No penalty under section 271(1) (c) can be levied on account of failure in deduction of TDS
The ITAT Mumbai in the case of Rushi Builders and Developers Hotel Bay View, Gorai Khadi, L. T. Road, Borivali (W), Mumbai – 400 091, vs. Asst. CIT-15(3), Mumbai, I.T.A. No. 6684/Mum/2012, held that no penalty under section 271(1) (c) can be levied on account of failure in deduction of TDS.
The “D” Bench of the Tribunal at Mumbai consisting of J. B. R. Baskaran, AND J. Sanjay Gar passed the said judgment on 04.03.2015 to the above effect.
The Respondent was represented by Shri Love Kumar though the appellant was not represented by anyone.
Brief facts and circumstances of the case:
The appeal was preferred by the assessee being aggrieved by the order of the ld. CIT (A)-26 passed on 13.08.2012. The assessee challenged the levy of penalty amounting to Rs.3, 83,890/-. During the assessment proceedings it was observed by the Assessing Officer that the assessee had made a claim for deduction of interest expenses amounting to Rs.11, 40,492/- without actually deducting any TDS.
The Assessing Officer made a disallowance of the said expenses according to the provisions of section 40(a)(ia) of the Income Tax Act. Thereafter, penalty proceedings under section 271(1) (c) of the Act were initiated against the assessee.
During the penalty proceedings, the assessee contended before the Assessing Officer that there was only an irregularity on the part of the assessee in non- production of proof of Forms No. 15G as they were misplaced and could not be traced.
The assessee submitted that some interests were paid to a HUF and the assessee was under the impression that the payments of interest did not ask for any deduction of TDS. The Assessing Officer did not agree with the contentions of the assessee. It was held by the Assessing Officer that the assessee had furnished incorrect particulars of income and had concealed its income. Accordingly, the penalty under section 271(1) (c) of the Act was levied.
In the first appeal, the ld. CIT (A) confirmed the penalty imposed upon the assessee by the Assessing Officer. Being aggrieved by the said order, the assessee preferred the instant appeal before the ITAT, Mumbai.

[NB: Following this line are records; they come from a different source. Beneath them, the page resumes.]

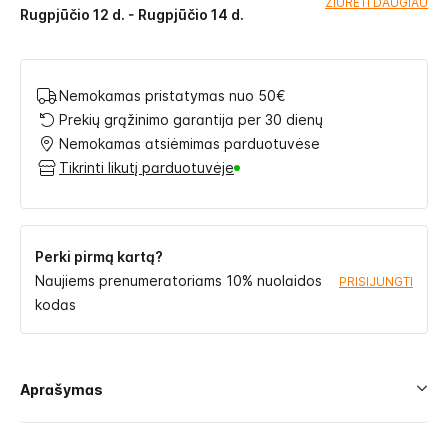
ŽIŪRĖTI DAUGIAU
Rugpjūčio 12 d. - Rugpjūčio 14 d.
Nemokamas pristatymas nuo 50€
Prekių grąžinimo garantija per 30 dienų
Nemokamas atsiėmimas parduotuvėse
Tikrinti likutį parduotuvėje
Perki pirmą kartą?
Naujiems prenumeratoriams 10% nuolaidos
PRISIJUNGTI
kodas
Aprašymas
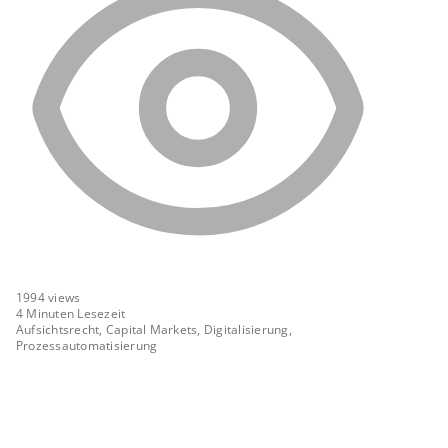
1994
views
4 Minuten Lesezeit
Aufsichtsrecht, Capital Markets, Digitalisierung,
Prozessautomatisierung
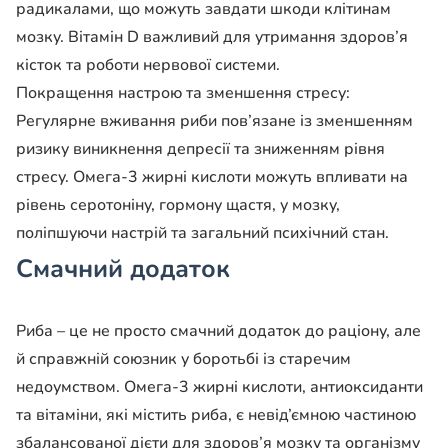
радикалами, що можуть завдати шкоди клітинам
мозку. Вітамін D важливий для утримання здоров’я
кісток та роботи нервової системи.
Покращення настрою та зменшення стресу:
Регулярне вживання риби пов’язане із зменшенням
ризику виникнення депресії та зниженням рівня
стресу. Омега-3 жирні кислоти можуть впливати на
рівень серотоніну, гормону щастя, у мозку,
поліпшуючи настрій та загальний психічний стан.
Смачний додаток
Риба – це не просто смачний додаток до раціону, але
й справжній союзник у боротьбі із старечим
недоумством. Омега-3 жирні кислоти, антиоксиданти
та вітаміни, які містить риба, є невід’ємною частиною
збалансованої дієти для здоров’я мозку та організму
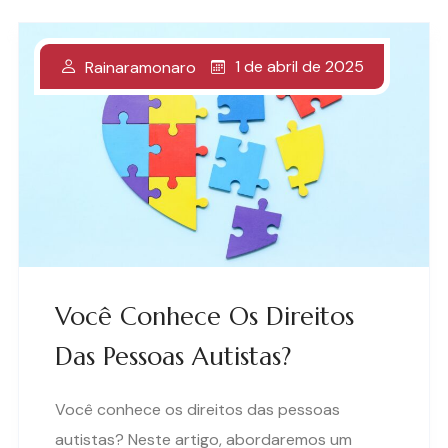
1 de abril de 2025
Rainaramonaro
Você Conhece Os Direitos
Das Pessoas Autistas?
Você conhece os direitos das pessoas
autistas? Neste artigo, abordaremos um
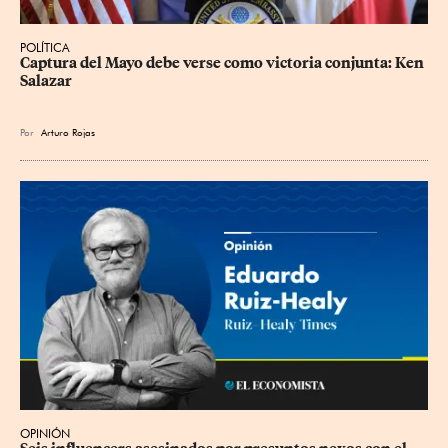
POLÍTICA
Captura del Mayo debe verse como victoria conjunta: Ken 
Salazar
Por
Arturo Rojas
OPINIÓN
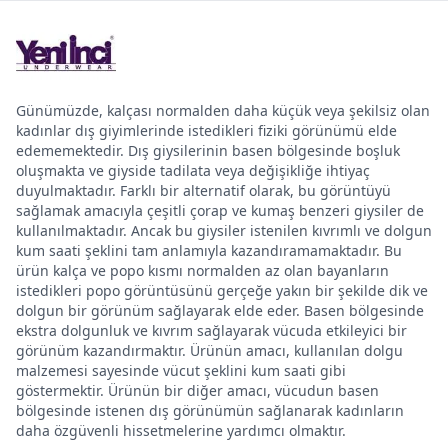
Günümüzde, kalçası normalden daha küçük veya şekilsiz olan
kadınlar dış giyimlerinde istedikleri fiziki görünümü elde
edememektedir. Dış giysilerinin basen bölgesinde boşluk
oluşmakta ve giyside tadilata veya değişikliğe ihtiyaç
duyulmaktadır. Farklı bir alternatif olarak, bu görüntüyü
sağlamak amacıyla çeşitli çorap ve kumaş benzeri giysiler de
kullanılmaktadır. Ancak bu giysiler istenilen kıvrımlı ve dolgun
kum saati şeklini tam anlamıyla kazandıramamaktadır. Bu
ürün kalça ve popo kısmı normalden az olan bayanların
istedikleri popo görüntüsünü gerçeğe yakın bir şekilde dik ve
dolgun bir görünüm sağlayarak elde eder. Basen bölgesinde
ekstra dolgunluk ve kıvrım sağlayarak vücuda etkileyici bir
görünüm kazandırmaktır. Ürünün amacı, kullanılan dolgu
malzemesi sayesinde vücut şeklini kum saati gibi
göstermektir. Ürünün bir diğer amacı, vücudun basen
bölgesinde istenen dış görünümün sağlanarak kadınların
daha özgüvenli hissetmelerine yardımcı olmaktır.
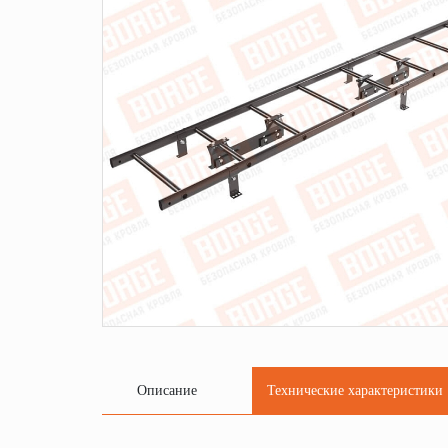
Описание
Технические характеристики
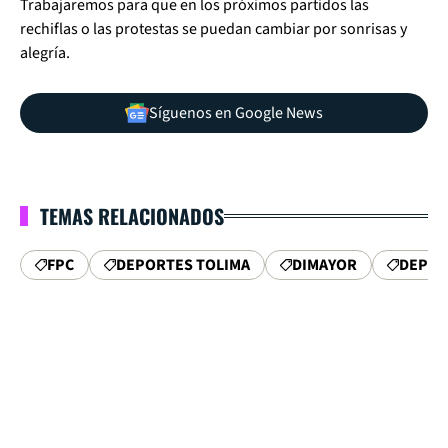
Trabajaremos para que en los próximos partidos las
rechiflas o las protestas se puedan cambiar por sonrisas y
alegría.
Síguenos en Google News
TEMAS RELACIONADOS
FPC
DEPORTES TOLIMA
DIMAYOR
DEPOR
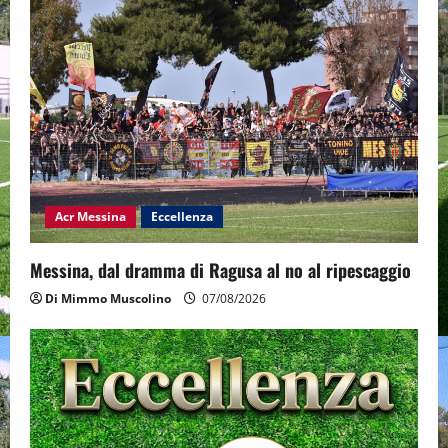
Acr Messina
Eccellenza
Messina, dal dramma di Ragusa al no al ripescaggio
Di Mimmo Muscolino
07/08/2026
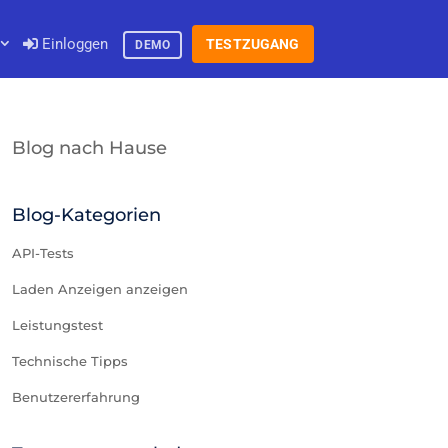
Einloggen
TESTZUGANG
DEMO
Blog nach Hause
Blog-Kategorien
API-Tests
Laden Anzeigen anzeigen
Leistungstest
Technische Tipps
Benutzererfahrung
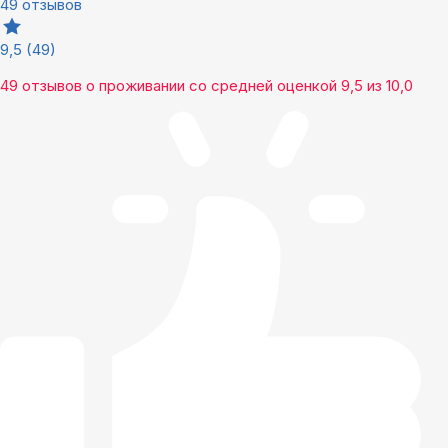
49 отзывов
9,5
(49)
49 отзывов
о проживании со средней оценкой
9,5
из
10,0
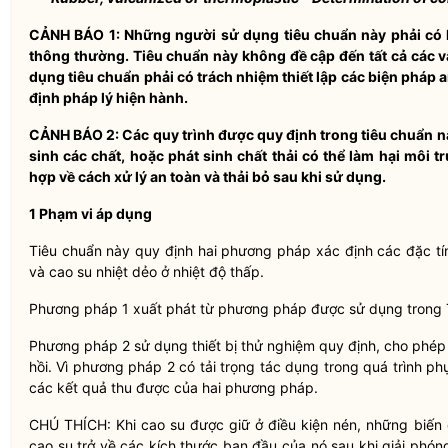
C
Ả
NH BÁO 1: Những người sử dụng tiêu chuẩn này phải có 
thông thường. Tiêu chuẩn này không đề cập đến tất cả các v
dụng tiêu chuẩn phải có trách nhiệm thiết lập các biện pháp 
định pháp lý hiện hành.
CẢNH BÁO 2: Các quy trình được quy định trong tiêu chuẩn nà
sinh các chất, hoặc phát sinh chất thải có thể làm hại môi t
h
ợ
p về cách xử lý an toàn và th
ả
i bỏ sau khi sử dụng.
1 Phạm vi áp dụng
Tiêu chuẩn này quy định hai phương pháp xác định các đặc tí
và cao su nhiệt dẻo ở nhiệt độ thấp.
Phương pháp 1 xuất phát từ phương pháp được sử dụng trong 
Phương pháp 2 sử dụng thiết bị thử nghiệm quy định, cho phép 
hồi. Vì phương pháp 2 có tải trọng tác dụng trong quá trình phụ
các kết quả thu được của hai phương pháp.
CHÚ THÍCH: Khi cao su được giữ ở điều kiện nén, những biến 
cao su trở về các kích thước ban đầu của nó sau khi giải phóng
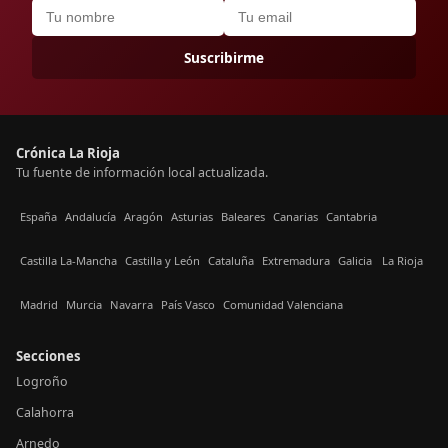
Suscribirme
Crónica La Rioja
Tu fuente de información local actualizada.
España
Andalucía
Aragón
Asturias
Baleares
Canarias
Cantabria
Castilla La-Mancha
Castilla y León
Cataluña
Extremadura
Galicia
La Rioja
Madrid
Murcia
Navarra
País Vasco
Comunidad Valenciana
Secciones
Logroño
Calahorra
Arnedo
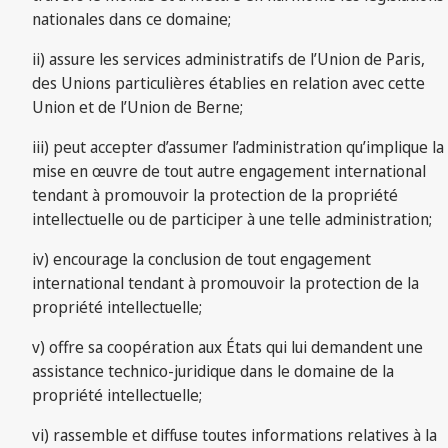
nationales dans ce domaine;
ii) assure les services administratifs de l’Union de Paris,
des Unions particulières établies en relation avec cette
Union et de l’Union de Berne;
iii) peut accepter d’assumer l’administration qu’implique la
mise en œuvre de tout autre engagement international
tendant à promouvoir la protection de la propriété
intellectuelle ou de participer à une telle administration;
iv) encourage la conclusion de tout engagement
international tendant à promouvoir la protection de la
propriété intellectuelle;
v) offre sa coopération aux États qui lui demandent une
assistance technico-juridique dans le domaine de la
propriété intellectuelle;
vi) rassemble et diffuse toutes informations relatives à la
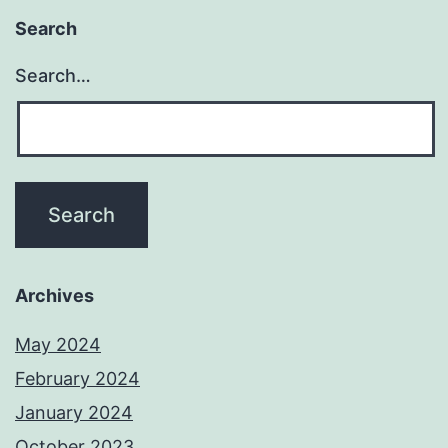
Search
Search…
Archives
May 2024
February 2024
January 2024
October 2023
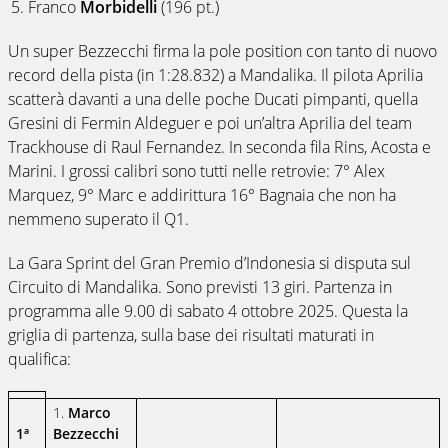
Franco
Morbidelli
(196 pt.)
Un super Bezzecchi firma la pole position con tanto di nuovo
record della pista (in 1:28.832) a Mandalika. Il pilota Aprilia
scatterà davanti a una delle poche Ducati pimpanti, quella
Gresini di Fermin Aldeguer e poi un’altra Aprilia del team
Trackhouse di Raul Fernandez. In seconda fila Rins, Acosta e
Marini. I grossi calibri sono tutti nelle retrovie: 7° Alex
Marquez, 9° Marc e addirittura 16° Bagnaia che non ha
nemmeno superato il Q1.
La Gara Sprint del Gran Premio d’Indonesia si disputa sul
Circuito di Mandalika. Sono previsti 13 giri. Partenza in
programma alle 9.00 di sabato 4 ottobre 2025. Questa la
griglia di partenza, sulla base dei risultati maturati in
qualifica:
1.
Marco
1ª
Bezzecchi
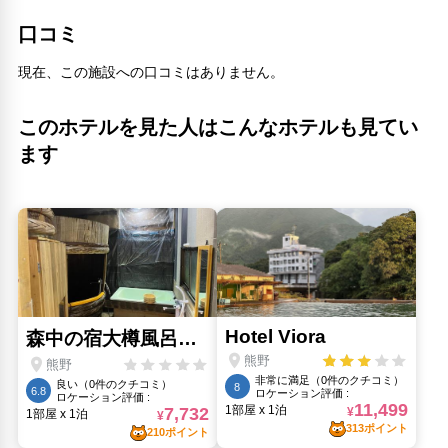
口コミ
現在、この施設への口コミはありません。
このホテルを見た人はこんなホテルも見てい
ます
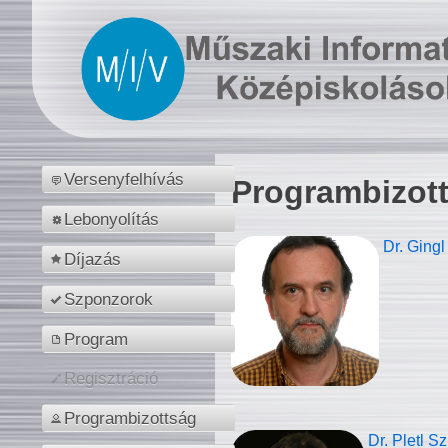
Versenyfelhívás
Programbizot
Lebonyolítás
Dr. Gingl
Díjazás
Szponzorok
Program
Regisztráció
Programbizottság
Dr. Pletl S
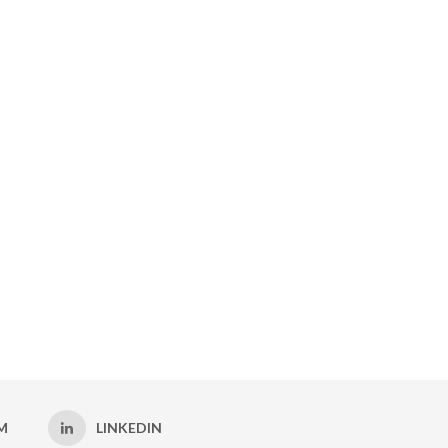
M
LINKEDIN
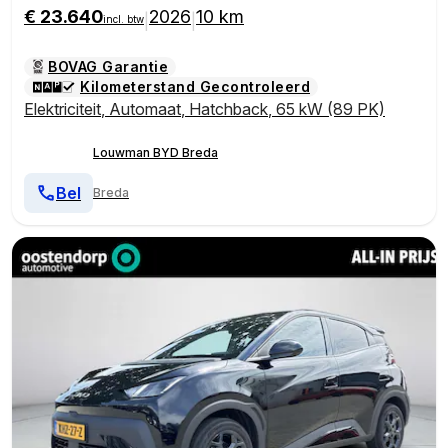
€ 23.640
2026
10 km
|
|
incl. btw
BOVAG Garantie
Kilometerstand Gecontroleerd
Elektriciteit
,
Automaat
,
Hatchback
,
65 kW (89 PK)
Louwman BYD Breda
Bel
Breda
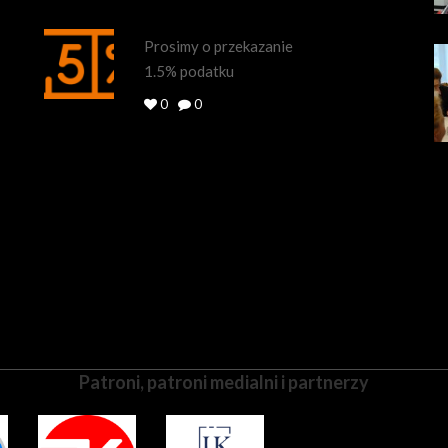
Prosimy o przekazanie
1.5% podatku
0
0
Patroni, patroni medialni i partnerzy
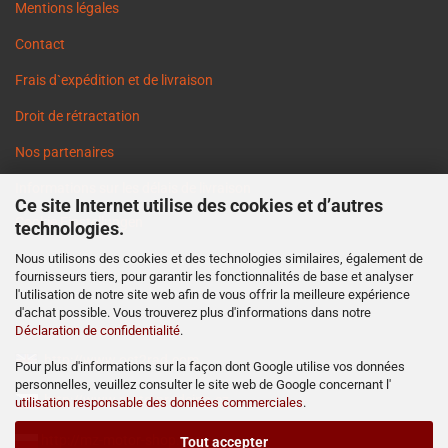
Mentions légales
Contact
Frais d`expédition et de livraison
Droit de rétractation
Nos partenaires
Informations sur les délais de livraison
Ce site Internet utilise des cookies et d’autres
Cookie Einstellungen
technologies.
Nous utilisons des cookies et des technologies similaires, également de
fournisseurs tiers, pour garantir les fonctionnalités de base et analyser
l'utilisation de notre site web afin de vous offrir la meilleure expérience
d'achat possible. Vous trouverez plus d'informations dans notre
Déclaration de confidentialité
.
http://www.ost2rad.com
Pour plus d'informations sur la façon dont Google utilise vos données
personnelles, veuillez consulter le site web de Google concernant l'
http://www.moto-prodejna.cz
utilisation responsable des données commerciales
.
http://mz-motor-shop.com
Tout accepter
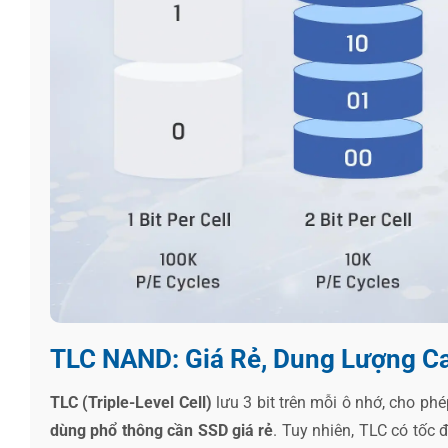
TLC NAND: Giá Rẻ, Dung Lượng C
TLC (Triple-Level Cell)
lưu 3 bit trên mỗi ô nhớ, cho ph
dùng phổ thông cần SSD giá rẻ
. Tuy nhiên, TLC có tốc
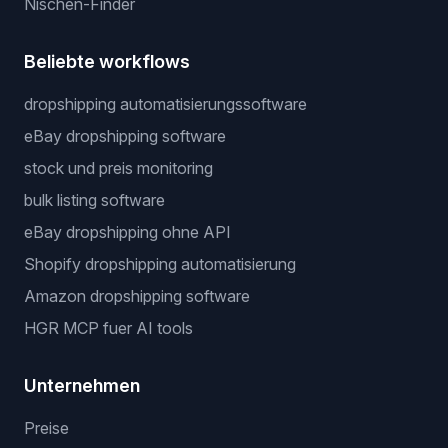
Nischen-Finder
Beliebte workflows
dropshipping automatisierungssoftware
eBay dropshipping software
stock und preis monitoring
bulk listing software
eBay dropshipping ohne API
Shopify dropshipping automatisierung
Amazon dropshipping software
HGR MCP fuer AI tools
Unternehmen
Preise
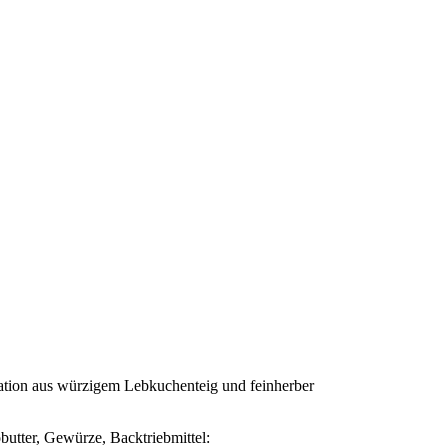
nation aus würzigem Lebkuchenteig und feinherber
ter, Gewürze, Backtriebmittel:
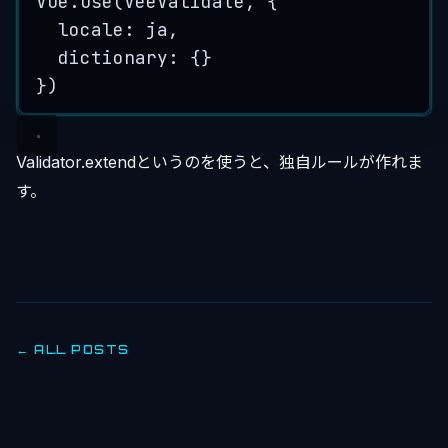
Vue
.
use
(
VeeValidate
, {
locale: 
ja
,
dictionary: {}
})
Validator.extendというのを使うと、独自ルールが作れま
す。
← ALL POSTS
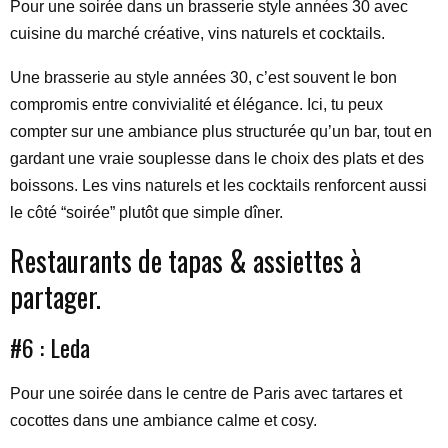
Pour une soirée dans un brasserie style années 30 avec
cuisine du marché créative, vins naturels et cocktails.
Une brasserie au style années 30, c’est souvent le bon
compromis entre convivialité et élégance. Ici, tu peux
compter sur une ambiance plus structurée qu’un bar, tout en
gardant une vraie souplesse dans le choix des plats et des
boissons. Les vins naturels et les cocktails renforcent aussi
le côté “soirée” plutôt que simple dîner.
Restaurants de tapas & assiettes à
partager.
#6 : Leda
Pour une soirée dans le centre de Paris avec tartares et
cocottes dans une ambiance calme et cosy.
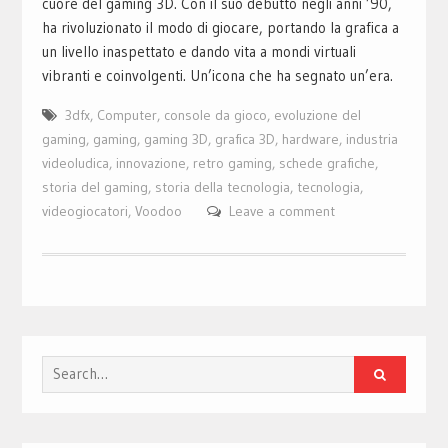
cuore del gaming 3D. Con il suo debutto negli anni ’90,
ha rivoluzionato il modo di giocare, portando la grafica a
un livello inaspettato e dando vita a mondi virtuali
vibranti e coinvolgenti. Un’icona che ha segnato un’era.
3dfx
,
Computer
,
console da gioco
,
evoluzione del
gaming
,
gaming
,
gaming 3D
,
grafica 3D
,
hardware
,
industria
videoludica
,
innovazione
,
retro gaming
,
schede grafiche
,
storia del gaming
,
storia della tecnologia
,
tecnologia
,
videogiocatori
,
Voodoo
Leave a comment
Search
for:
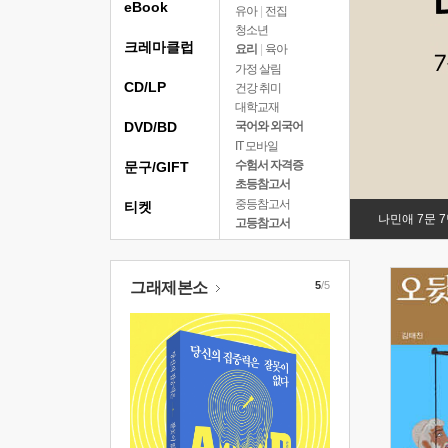
eBook
유아
|
전집
청소년
크레마클럽
요리
|
육아
가정 살림
CD/LP
건강 취미
대학교재
DVD/BD
국어와 외국어
IT 모바일
수험서 자격증
문구/GIFT
초등참고서
중등참고서
티켓
나민애 7문 
고등참고서
그래제본소
5
/5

After hearing the contentions of both the sides and after going through the records of the case, it was observed that penalty was levied for disallowance of expenses under section 40(a) (ia) of the Act. It was not a case of furnishing of incorrect details of income or concealment of income. The failure in deduction of TDS by the assessee resulted in disallowance of expenses. However, the assessee did not file any inaccurate particulars of his income or expenses. The assessee has already suffered due to disallowance of expenses for non-deduction of TDS according to the provisions of section 194C of the Act.
It was further observed that it was not the case of the Revenue that the assessee had not incurred the expenses as claimed or that the claim was incorrect. The disallowance of expenditure occurred due to non-deduction of TDS. The case did not comprise a case of concealment of income or that of furnishing of inaccurate details of income.
The bench of the ITAT, Mumbai held that the levy of penalty under section271 (1)(c) of the Act should not be attracted in this case. The assessee’s appeal was allowed. Accordingly penalty under section271 (1) (c) of the Act was ordered to be deleted.